Problem to solve: Transcribe the full listing below, word for word, without pictures.
++++
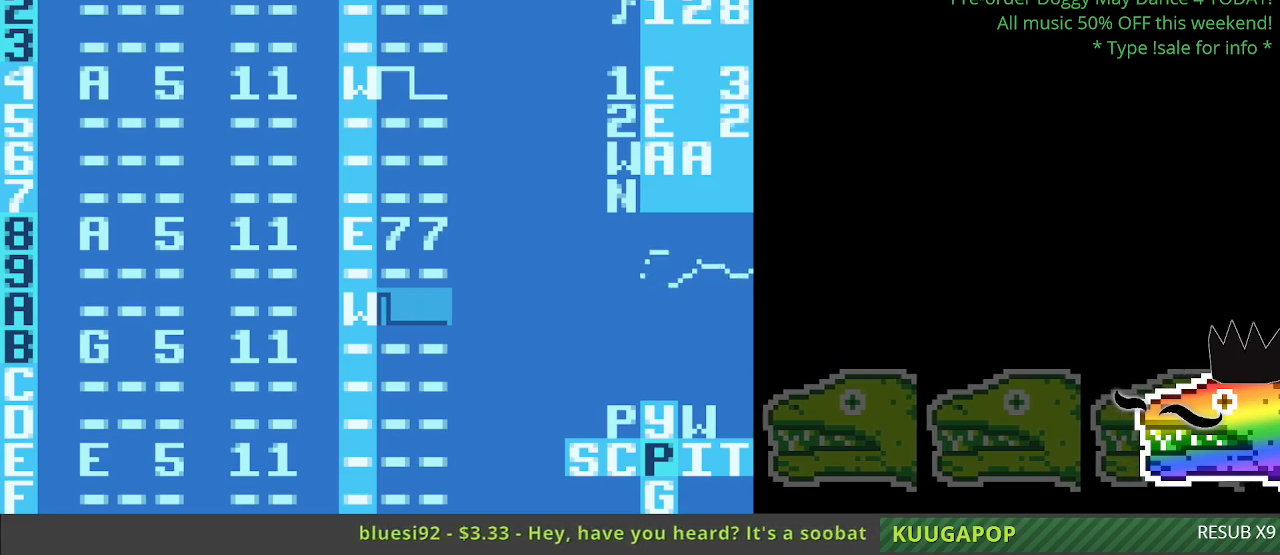
{"buttons": [], "events": []}
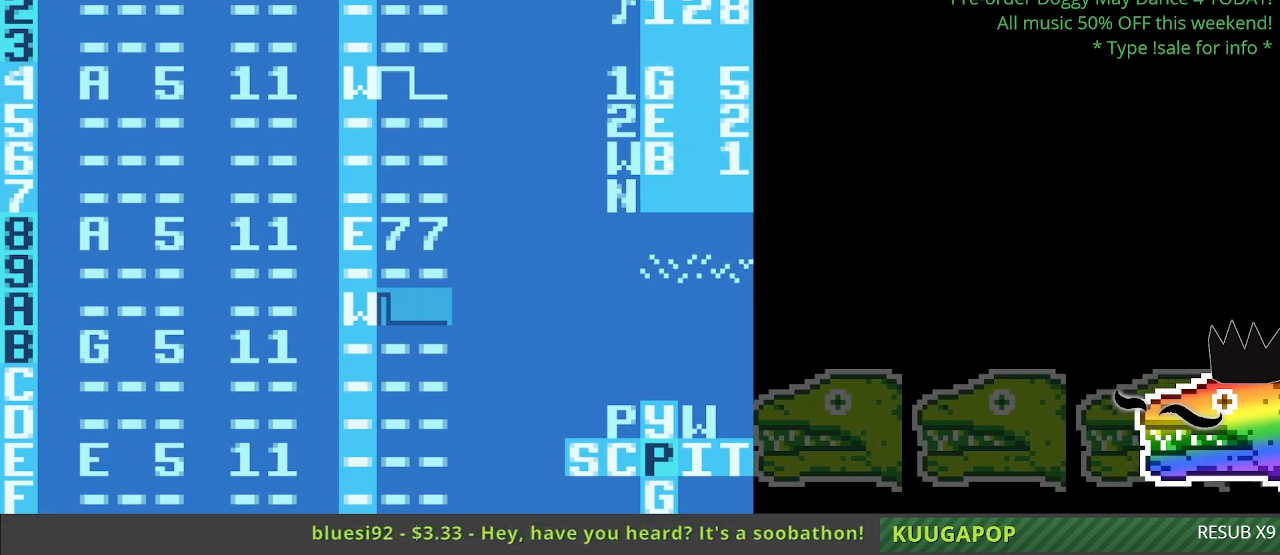
{"buttons": ["A"], "events": [[500, "A", "down"]]}
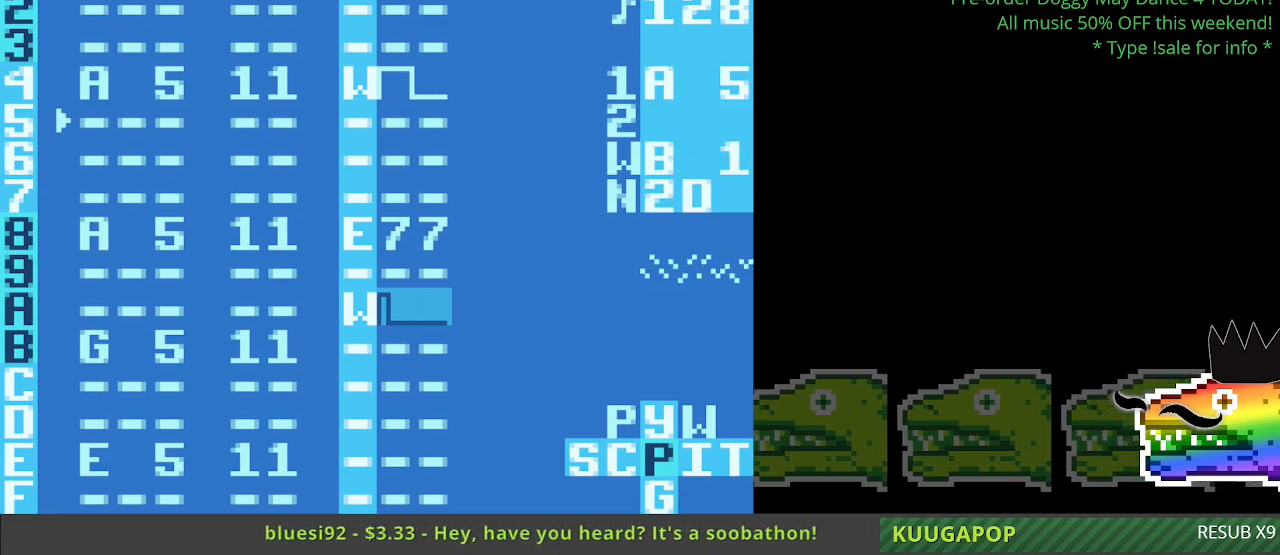
{"buttons": ["A"], "events": []}
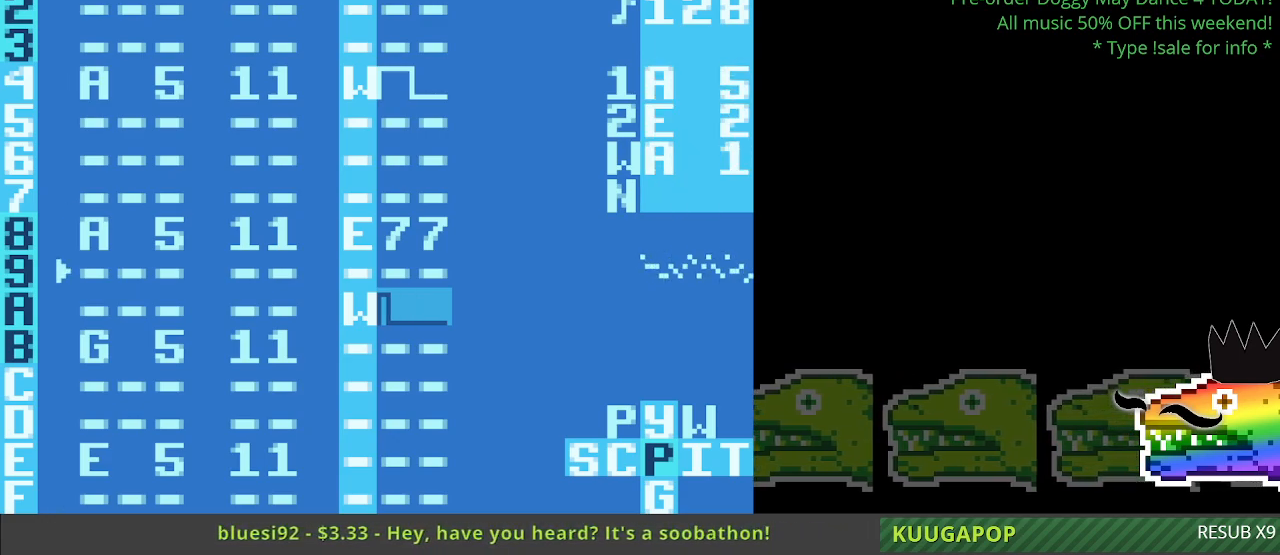
{"buttons": ["A"], "events": []}
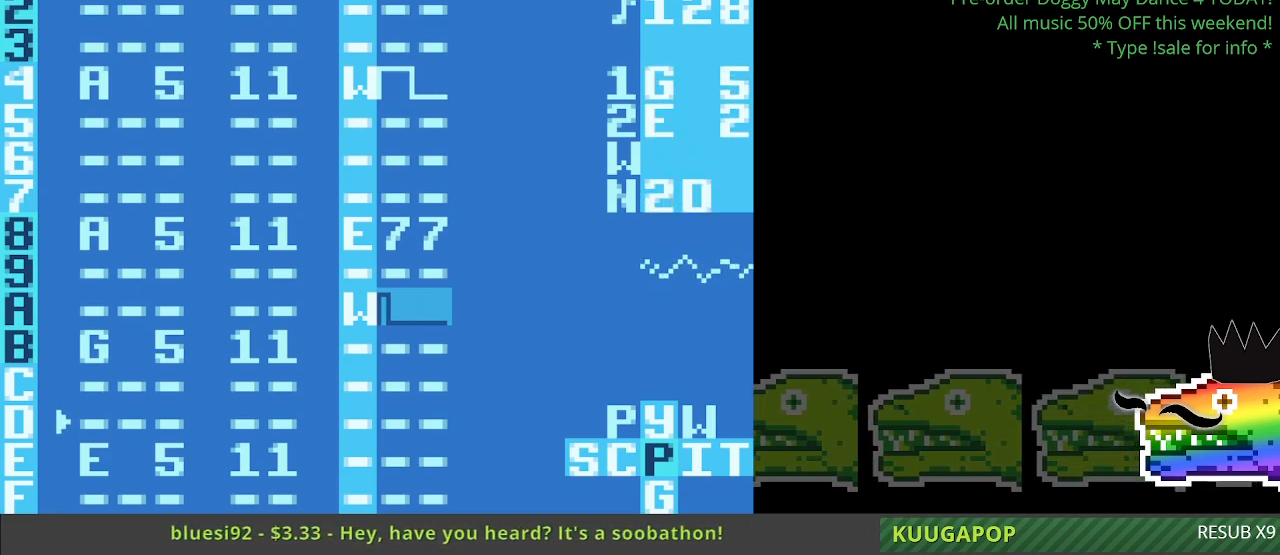
{"buttons": ["A"], "events": []}
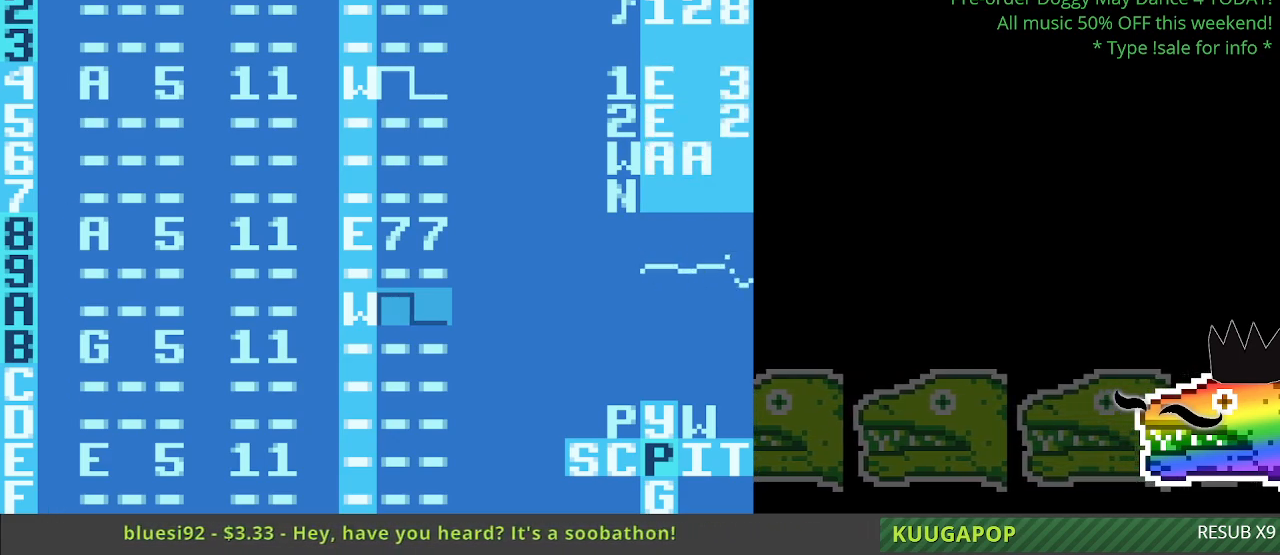
{"buttons": [], "events": [[17, "A", "up"]]}
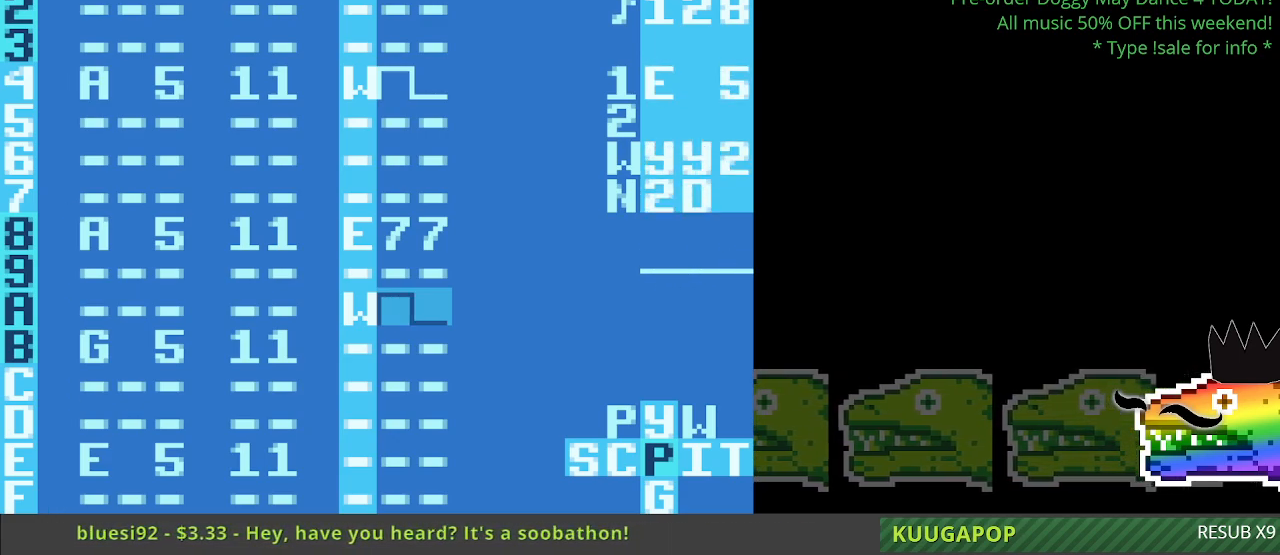
{"buttons": [], "events": []}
++++
Completed exercise:
{"buttons": [], "events": []}
{"buttons": ["A"], "events": [[500, "A", "down"]]}
{"buttons": ["A"], "events": []}
{"buttons": ["A"], "events": []}
{"buttons": ["A"], "events": []}
{"buttons": [], "events": [[17, "A", "up"]]}
{"buttons": [], "events": []}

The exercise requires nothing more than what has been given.